C’est du reste comme cela que les chemins de fer, les grands magasins et l’industrie se sont développés au XIXème siècle. Les Français deviennent actionnaires de l’économie française.
Une trajectoire de finances publiques enfin sous contrôle
L’ensemble de ces orientations permettent de passer en excédent budgétaire primaire (hors charges financières) en trois/quatre ans, de placer la dépense publique en-dessous 50% du PIB (57% actuellement) en sept/huit ans et de stabiliser puis ramener la dette publique en dessous de 100% du PIB sur la décennie. C’est long mais c’est atteignable sans fractures majeures au sein du pays.
Les agences de notation devraient assez vite remonter la note souveraine de la France, réduisant ainsi la charge annuelle de la dette publique.
Restaurer le référendum gaullien pour l’adhésion de deux Français sur trois
Se donner des objectifs macroéconomiques sur la durée permet de mettre en œuvre des réformes opérationnelles avec la souplesse nécessaire et de rendre le modèle français soutenable financièrement, sans le défigurer.
Plutôt qu’un plan technocratique, tout aussi pertinent soit-il, c’est une feuille de route traduisant des choix politiques qu’il convient de promouvoir, avec l’assentiment préalable d’une large majorité de Français.
Nous avons tout à gagner à renouer avec la pratique du référendum gaullien, dans le contexte actuel de crédibilité dégradée de la parole publique. Un référendum posant de vraies questions, assorti de formulations claires et non biaisées, de vrais débats publics, en particulier sur le système de retraite, le modèle social français et l’évolution des services publics.

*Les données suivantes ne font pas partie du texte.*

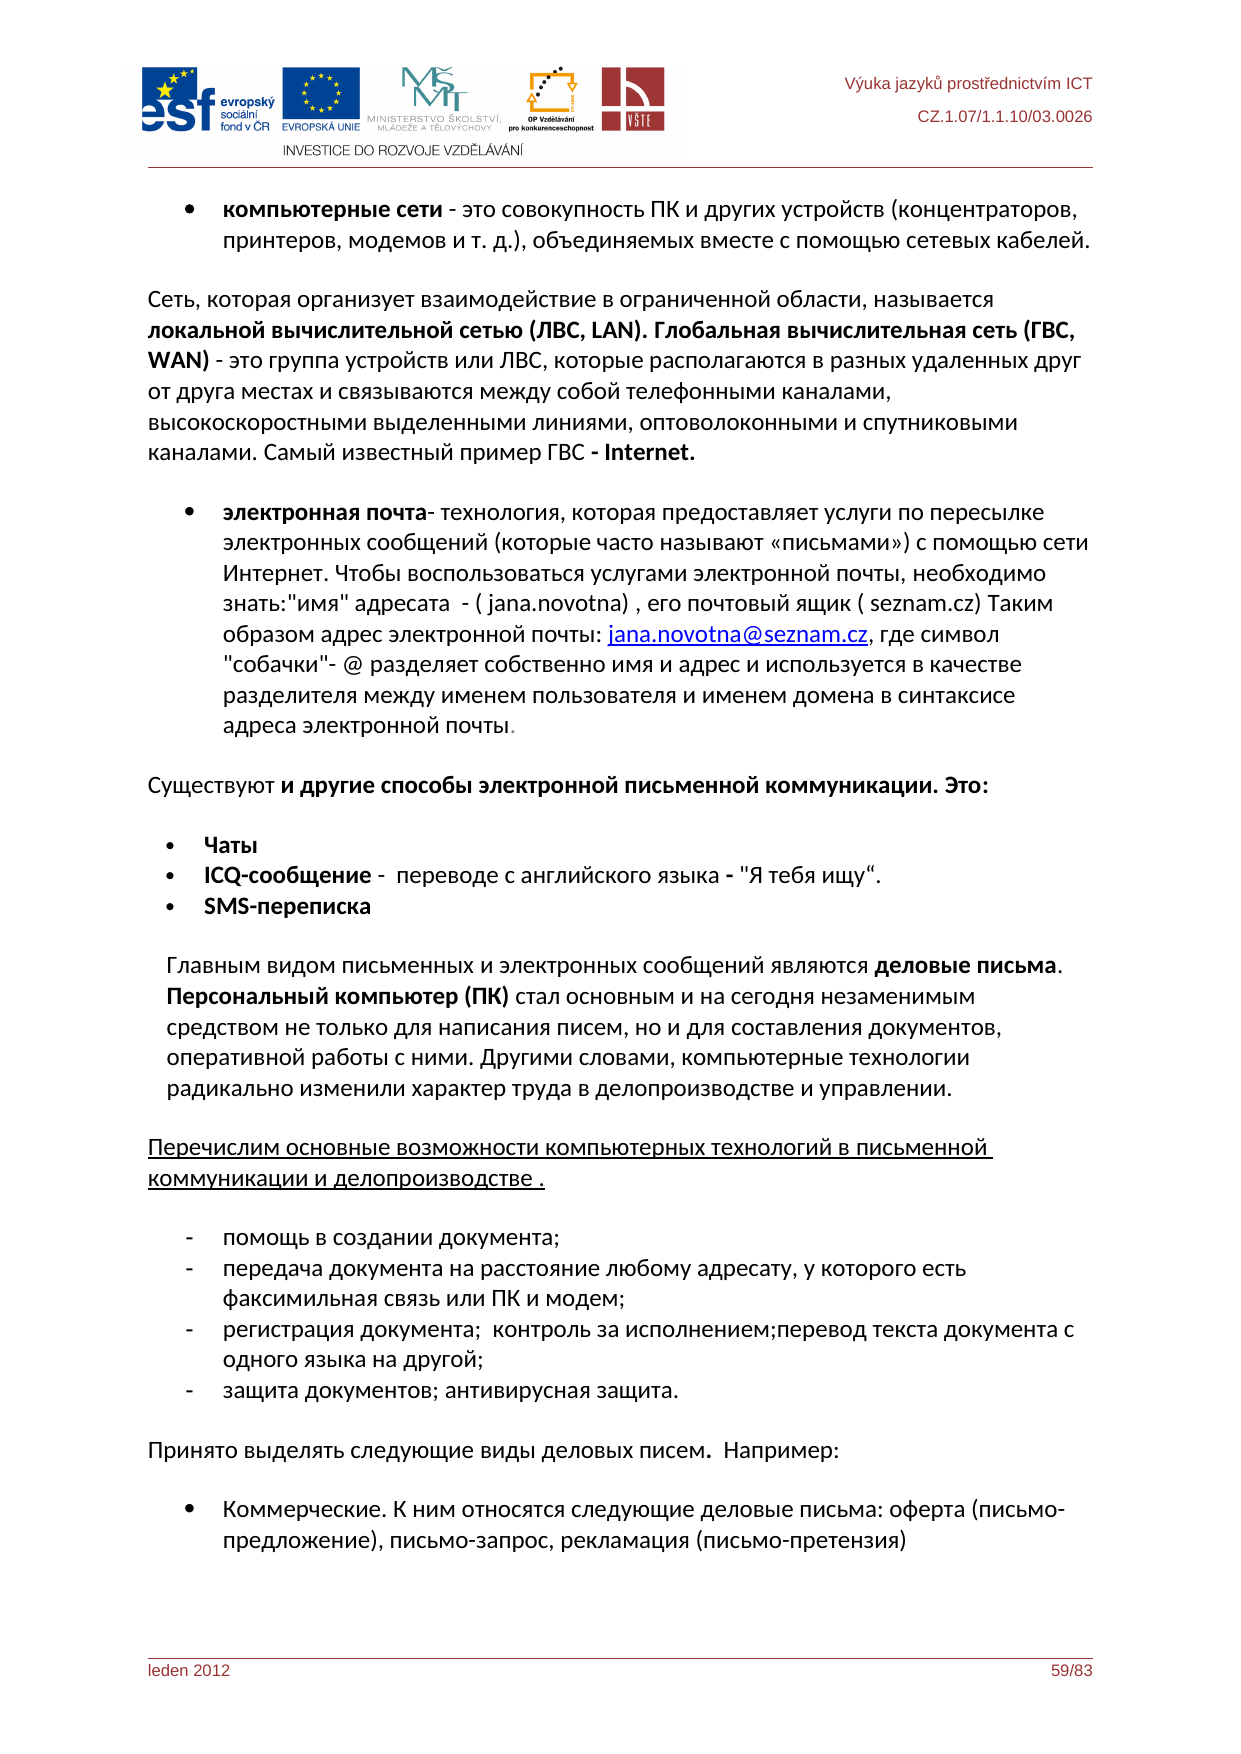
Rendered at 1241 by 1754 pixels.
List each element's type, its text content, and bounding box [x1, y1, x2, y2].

list Чаты [166, 829, 1093, 859]
list передача документа на расстояние любому адресату, у которого есть факсимильная связь или ПК и модем; [185, 1252, 1093, 1313]
text Главным видом письменных и электронных сообщений являются деловые письма. Персональный компьютер (ПК) стал основным и на сегодня незаменимым средством не только для написания писем, но и для составления документов, оперативной работы с ними. Другими словами, компьютерные технологии радикально изменили характер труда в делопроизводстве и управлении. [166, 949, 1093, 1102]
text Принято выделять следующие виды деловых писем. Например: [148, 1434, 1093, 1464]
list помощь в создании документа; [185, 1222, 1093, 1252]
text Существуют и другие способы электронной письменной коммуникации. Это: [148, 769, 1093, 800]
text Перечислим основные возможности компьютерных технологий в письменной коммуникации и делопроизводстве . [148, 1131, 1093, 1192]
list ICQ-сообщение - переводе с английского языка - "Я тебя ищу“. [166, 859, 1093, 890]
text Сеть, которая организует взаимодействие в ограниченной области, называется локальной вычислительной сетью (ЛВС, LAN). Глобальная вычислительная сеть (ГВС, WAN) - это группа устройств или ЛВС, которые располагаются в разных удаленных друг от друга местах и связываются между собой телефонными каналами, высокоскоростными выделенными линиями, оптоволоконными и спутниковыми каналами. Самый известный пример ГВС - Internet. [148, 283, 1093, 467]
picture [120, 65, 686, 160]
list Коммерческие. К ним относятся следующие деловые письма: оферта (письмо-предложение), письмо-запрос, рекламация (письмо-претензия) [185, 1493, 1093, 1554]
list регистрация документа; контроль за исполнением;перевод текста документа с одного языка на другой; [185, 1313, 1093, 1374]
list SMS-переписка [166, 890, 1093, 920]
list защита документов; антивирусная защита. [185, 1374, 1093, 1405]
list компьютерные сети - это совокупность ПК и других устройств (концентраторов, принтеров, модемов и т. д.), объединяемых вместе с помощью сетевых кабелей. [185, 193, 1093, 254]
list электронная почта- технология, которая предоставляет услуги по пересылке электронных сообщений (которые часто называют «письмами») с помощью сети Интернет. Чтобы воспользоваться услугами электронной почты, необходимо знать:"имя" адресата - ( jana.novotna) , его почтовый ящик ( seznam.cz) Таким образом адрес электронной почты: jana.novotna@seznam.cz, где символ "собачки"- @ разделяет собственно имя и адрес и используется в качестве разделителя между именем пользователя и именем домена в синтаксисе адреса электронной почты. [185, 496, 1093, 740]
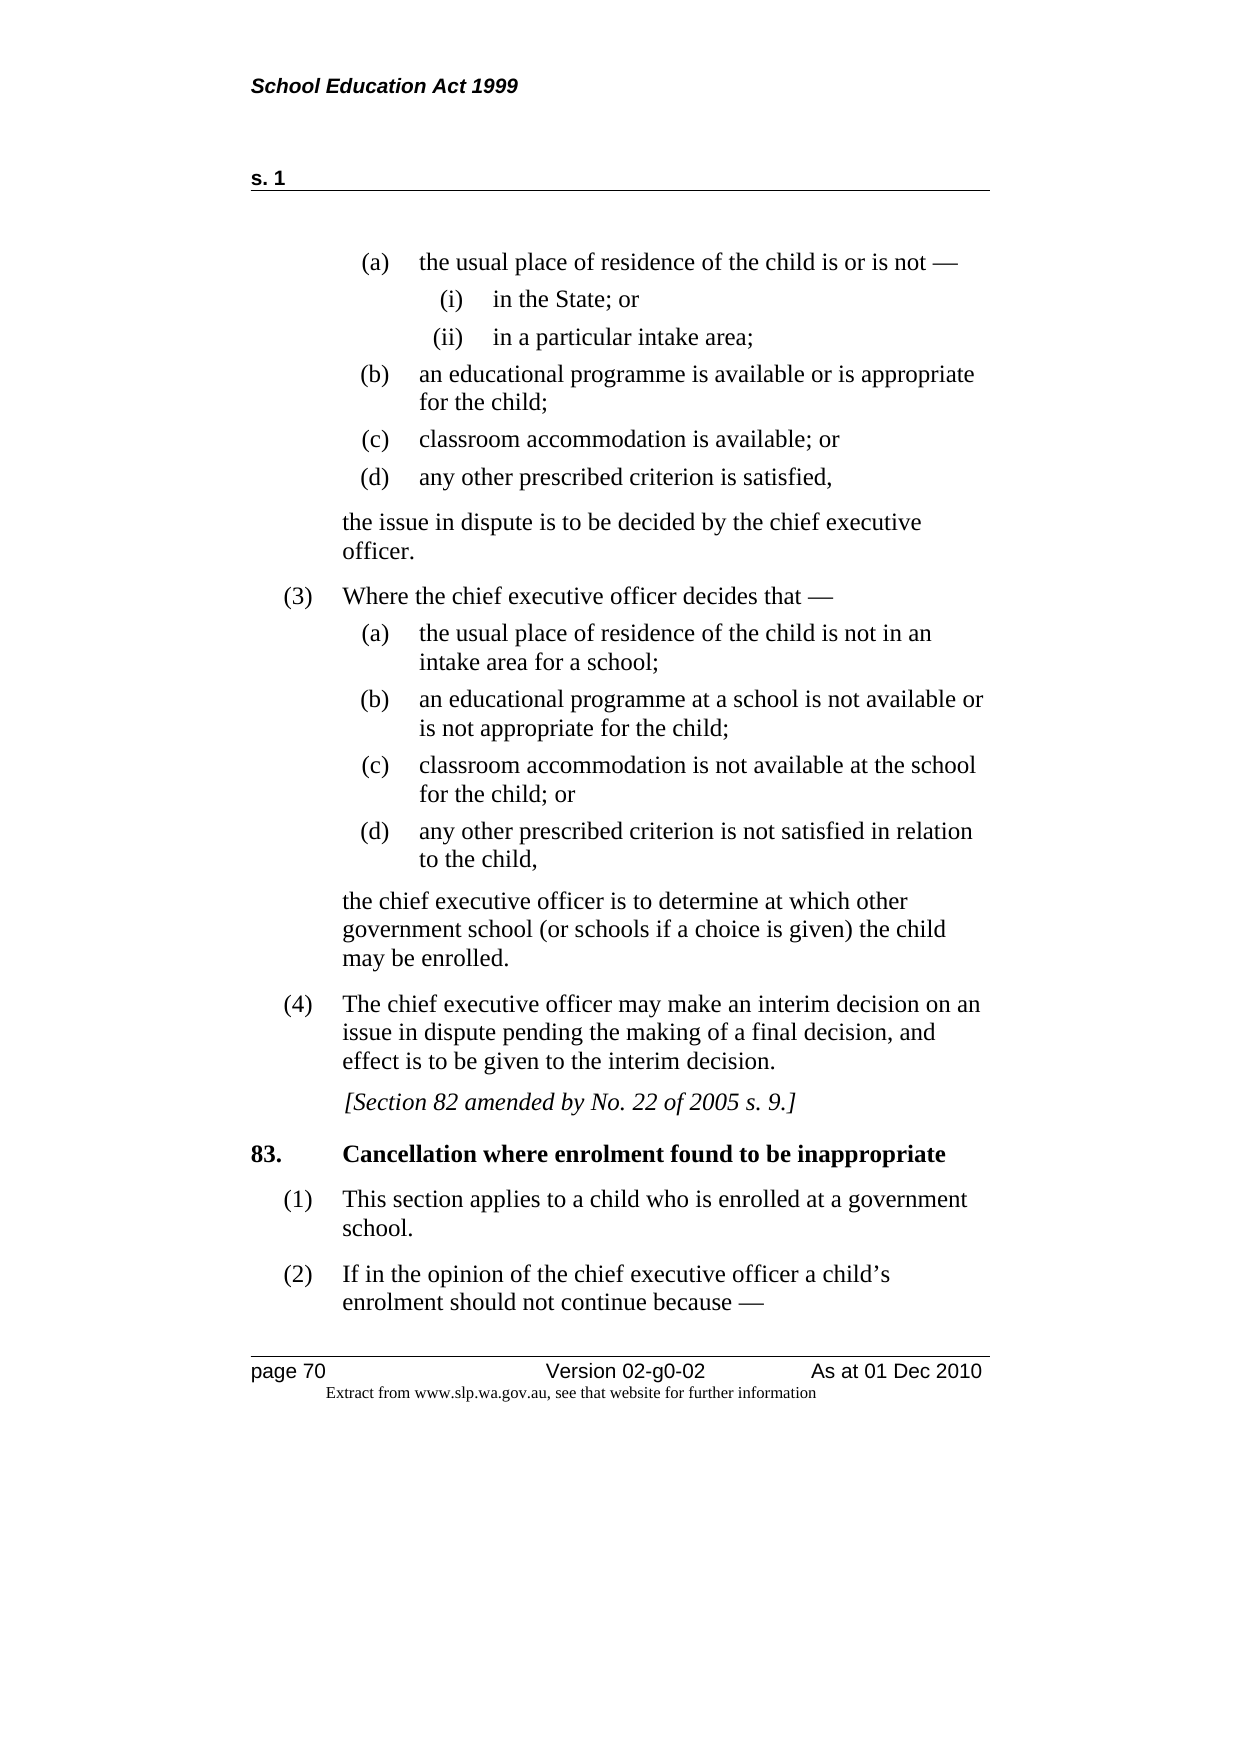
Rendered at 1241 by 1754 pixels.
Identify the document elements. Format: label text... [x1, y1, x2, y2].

text (a) the usual place of residence of the child is not in an intake area for a school; [251, 618, 990, 676]
text the chief executive officer is to determine at which other government school (or schools if a choice is given) the child may be enrolled. [251, 886, 990, 972]
text the issue in dispute is to be decided by the chief executive officer. [251, 507, 990, 564]
text (2) If in the opinion of the chief executive officer a child’s enrolment should not continue because — [251, 1259, 990, 1316]
text (4) The chief executive officer may make an interim decision on an issue in dispute pending the making of a final decision, and effect is to be given to the interim decision. [251, 989, 990, 1075]
text (3) Where the chief executive officer decides that — [251, 581, 990, 610]
text (d) any other prescribed criterion is satisfied, [251, 462, 990, 490]
text (b) an educational programme is available or is appropriate for the child; [251, 359, 990, 416]
text (d) any other prescribed criterion is not satisfied in relation to the child, [251, 816, 990, 873]
text (ii) in a particular intake area; [251, 322, 990, 350]
text (b) an educational programme at a school is not available or is not appropriate for the child; [251, 684, 990, 742]
subtitle 83. Cancellation where enrolment found to be inappropriate [251, 1139, 990, 1168]
text (c) classroom accommodation is available; or [251, 424, 990, 453]
text (a) the usual place of residence of the child is or is not — [251, 247, 990, 276]
text (c) classroom accommodation is not available at the school for the child; or [251, 750, 990, 807]
text [Section 82 amended by No. 22 of 2005 s. 9.] [251, 1087, 990, 1116]
text (1) This section applies to a child who is enrolled at a government school. [251, 1184, 990, 1242]
text (i) in the State; or [251, 284, 990, 313]
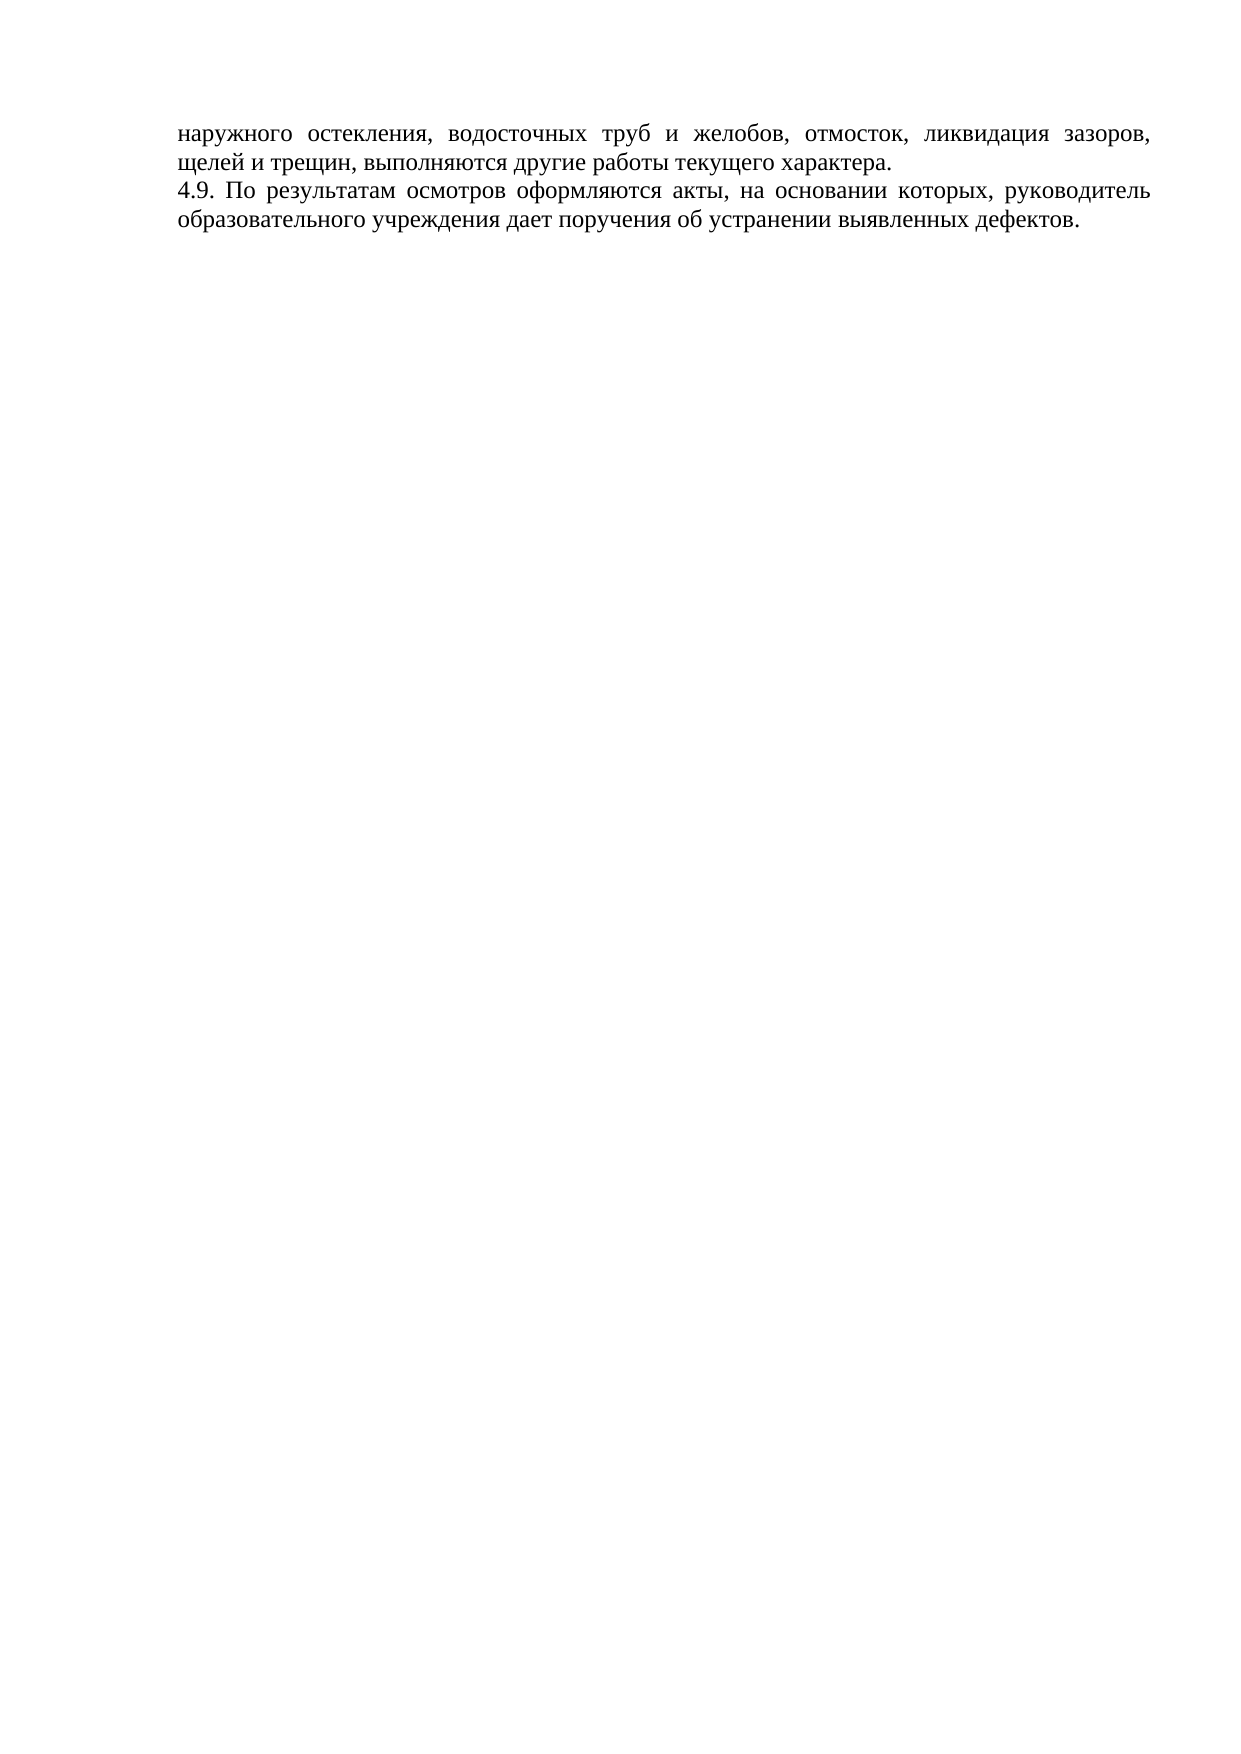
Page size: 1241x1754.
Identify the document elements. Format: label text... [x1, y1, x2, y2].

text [177, 118, 1152, 176]
text 4.9. По результатам осмотров оформляются акты, на основании которых, руководитель образовательного учреждения дает поручения об устранении выявленных дефектов. [177, 176, 1152, 233]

La femme ou l’homme politique qui s’engagera dans une telle démarche de vérité, de transparence et de courage, gagnera la présidentielle 2027, c’est ma conviction profonde. La légitimité et le temps seront là pour permettre la mise en œuvre d’un réel programme d’inversion du déclin français. Le référendum constituera enfin une arme puissante pour dépasser les clivages partisans. Un retour à l’esprit originel de la Constitution de 1958.